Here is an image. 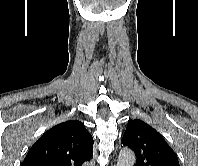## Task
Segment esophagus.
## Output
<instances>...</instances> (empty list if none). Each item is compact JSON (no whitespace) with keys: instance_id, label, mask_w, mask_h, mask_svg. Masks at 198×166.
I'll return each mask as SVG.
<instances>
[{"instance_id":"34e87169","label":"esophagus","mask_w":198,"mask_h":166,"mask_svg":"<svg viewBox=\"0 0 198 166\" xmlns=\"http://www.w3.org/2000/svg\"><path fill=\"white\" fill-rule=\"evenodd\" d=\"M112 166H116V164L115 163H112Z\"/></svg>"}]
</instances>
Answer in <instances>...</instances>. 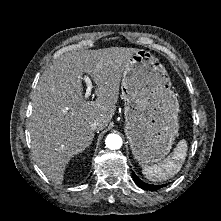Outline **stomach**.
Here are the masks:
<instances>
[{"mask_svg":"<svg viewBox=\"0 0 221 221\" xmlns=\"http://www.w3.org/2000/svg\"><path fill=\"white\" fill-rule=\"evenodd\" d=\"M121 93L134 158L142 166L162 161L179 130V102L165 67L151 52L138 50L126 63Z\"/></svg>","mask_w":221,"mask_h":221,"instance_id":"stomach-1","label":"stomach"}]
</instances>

——

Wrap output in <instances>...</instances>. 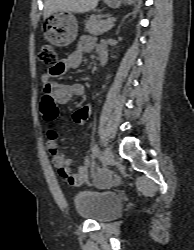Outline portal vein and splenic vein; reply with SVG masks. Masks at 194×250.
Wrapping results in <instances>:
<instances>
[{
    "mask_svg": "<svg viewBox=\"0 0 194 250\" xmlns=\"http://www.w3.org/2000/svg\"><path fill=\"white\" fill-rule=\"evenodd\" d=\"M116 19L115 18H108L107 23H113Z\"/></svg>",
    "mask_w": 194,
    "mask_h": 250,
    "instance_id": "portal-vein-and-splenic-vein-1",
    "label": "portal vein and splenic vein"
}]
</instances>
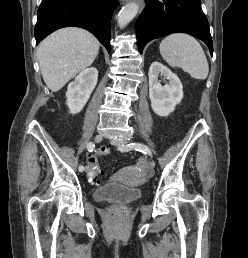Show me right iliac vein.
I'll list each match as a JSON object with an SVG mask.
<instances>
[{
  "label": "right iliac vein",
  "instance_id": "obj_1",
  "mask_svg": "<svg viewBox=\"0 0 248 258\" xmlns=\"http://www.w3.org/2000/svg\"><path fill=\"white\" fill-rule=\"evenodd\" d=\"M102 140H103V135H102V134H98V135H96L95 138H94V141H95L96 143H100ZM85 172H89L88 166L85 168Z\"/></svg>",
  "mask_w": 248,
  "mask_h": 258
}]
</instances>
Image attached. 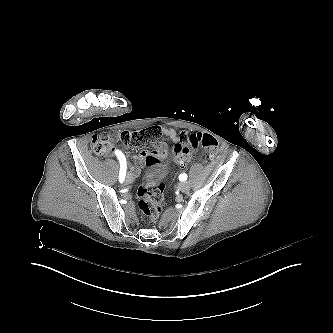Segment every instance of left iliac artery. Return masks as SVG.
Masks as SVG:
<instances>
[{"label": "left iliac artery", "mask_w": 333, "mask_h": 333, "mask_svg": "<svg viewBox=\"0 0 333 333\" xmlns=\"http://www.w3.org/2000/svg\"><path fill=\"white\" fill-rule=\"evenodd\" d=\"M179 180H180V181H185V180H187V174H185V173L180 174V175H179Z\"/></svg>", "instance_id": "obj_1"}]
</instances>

——

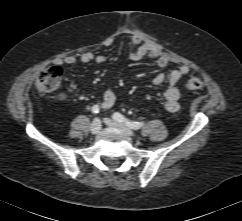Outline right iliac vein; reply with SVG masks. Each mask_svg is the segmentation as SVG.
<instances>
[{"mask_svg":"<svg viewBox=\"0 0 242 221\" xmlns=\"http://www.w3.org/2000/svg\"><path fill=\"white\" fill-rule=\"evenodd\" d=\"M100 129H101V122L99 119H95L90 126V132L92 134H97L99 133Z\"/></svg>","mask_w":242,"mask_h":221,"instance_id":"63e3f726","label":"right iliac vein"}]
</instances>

——

Goal of the exercise — Gather every line of the records that contains the word "list", and copy each of those lines in full.

Finished task —
<instances>...</instances> (empty list if none). Each item is compact JSON (no whitespace) with keys: instance_id, label, mask_w, mask_h, mask_svg. Masks at 198×166.
I'll list each match as a JSON object with an SVG mask.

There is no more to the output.